There is closure and opening in the commonality of Barack Obama's origins. He is the first African American candidate for president to be taken seriously, very seriously. (Jesse Jackson and Al Sharpton both being hokum.)  And he is the first multi-racial candidate for president, and I believe he will govern in  the White House.  God bless us and him.
 
Barack Obama is an achiever, a real achiever, deep and fast. Maybe some of my readers don't quite grasp what kind of mind comes with a professor of constitutional law at the University Of Chicago, right up there with Cass Sunstein and Richard Posner, who are probably not qualified to be president of the United States. A lawyer in the poor streets of Chicago and a lawyer interpreting the constitution for the people and for the bench.
 
Yes, Hillary was a lawyer, too  In the crude and smoothe fix-it Rose law firm in Little Abner, oops, I mean Little Rock.
 
So one of the dreams fulfilled by Obama is that he has risen neither on somebody else's shoulders nor on the gentle upward path of privilege.  I believe that this country, our country, is now in need of admirable symbols.

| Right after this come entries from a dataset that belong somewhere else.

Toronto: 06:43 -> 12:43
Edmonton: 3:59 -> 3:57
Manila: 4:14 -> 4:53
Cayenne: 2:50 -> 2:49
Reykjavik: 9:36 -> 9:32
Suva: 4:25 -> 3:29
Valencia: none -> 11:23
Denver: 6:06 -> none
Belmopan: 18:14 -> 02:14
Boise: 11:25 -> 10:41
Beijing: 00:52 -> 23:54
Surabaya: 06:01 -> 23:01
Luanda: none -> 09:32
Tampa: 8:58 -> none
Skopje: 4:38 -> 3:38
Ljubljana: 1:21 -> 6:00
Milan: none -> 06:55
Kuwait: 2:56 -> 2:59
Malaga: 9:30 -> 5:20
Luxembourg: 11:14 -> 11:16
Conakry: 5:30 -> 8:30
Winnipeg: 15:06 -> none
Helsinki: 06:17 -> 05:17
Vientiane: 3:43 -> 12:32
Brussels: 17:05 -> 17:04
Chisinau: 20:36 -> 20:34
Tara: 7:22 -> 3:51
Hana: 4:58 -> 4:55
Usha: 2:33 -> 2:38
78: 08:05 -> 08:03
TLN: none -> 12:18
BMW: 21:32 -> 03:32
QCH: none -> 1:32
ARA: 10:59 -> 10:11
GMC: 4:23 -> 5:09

And not particularly of children of the elites. We've already had F.D.R. and J.F.K., and going back all the way to the dawn of the Republic. And we have already had children (though not daughters) of the solid middle class. Harry S. Truman and Dwight Eisenhower, just as instances. 
 
To give fullness to the paradigm and promise of an open society, we could not do better -- at least in this contest -- than to choose a brilliant and articulate, pragmatic and embracing child of a poor teen-age mother.